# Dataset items
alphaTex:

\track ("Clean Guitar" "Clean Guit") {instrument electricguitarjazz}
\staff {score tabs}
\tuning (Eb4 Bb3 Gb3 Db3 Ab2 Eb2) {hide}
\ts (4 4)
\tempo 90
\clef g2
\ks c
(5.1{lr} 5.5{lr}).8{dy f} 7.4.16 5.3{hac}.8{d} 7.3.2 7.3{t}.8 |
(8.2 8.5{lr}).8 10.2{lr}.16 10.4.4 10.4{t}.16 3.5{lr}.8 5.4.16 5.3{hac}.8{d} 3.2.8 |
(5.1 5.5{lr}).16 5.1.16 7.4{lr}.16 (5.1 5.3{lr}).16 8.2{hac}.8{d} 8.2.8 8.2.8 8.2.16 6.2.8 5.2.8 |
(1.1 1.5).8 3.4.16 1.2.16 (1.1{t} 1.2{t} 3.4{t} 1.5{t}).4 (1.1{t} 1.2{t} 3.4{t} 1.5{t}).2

# Requirements
Render each line of the items above as a numbered list, omitting any blank lines.

# Response to the exercise
1. alphaTex:
2. \track ("Clean Guitar" "Clean Guit") {instrument electricguitarjazz}
3. \staff {score tabs}
4. \tuning (Eb4 Bb3 Gb3 Db3 Ab2 Eb2) {hide}
5. \ts (4 4)
6. \tempo 90
7. \clef g2
8. \ks c
9. (5.1{lr} 5.5{lr}).8{dy f} 7.4.16 5.3{hac}.8{d} 7.3.2 7.3{t}.8 |
10. (8.2 8.5{lr}).8 10.2{lr}.16 10.4.4 10.4{t}.16 3.5{lr}.8 5.4.16 5.3{hac}.8{d} 3.2.8 |
11. (5.1 5.5{lr}).16 5.1.16 7.4{lr}.16 (5.1 5.3{lr}).16 8.2{hac}.8{d} 8.2.8 8.2.8 8.2.16 6.2.8 5.2.8 |
12. (1.1 1.5).8 3.4.16 1.2.16 (1.1{t} 1.2{t} 3.4{t} 1.5{t}).4 (1.1{t} 1.2{t} 3.4{t} 1.5{t}).2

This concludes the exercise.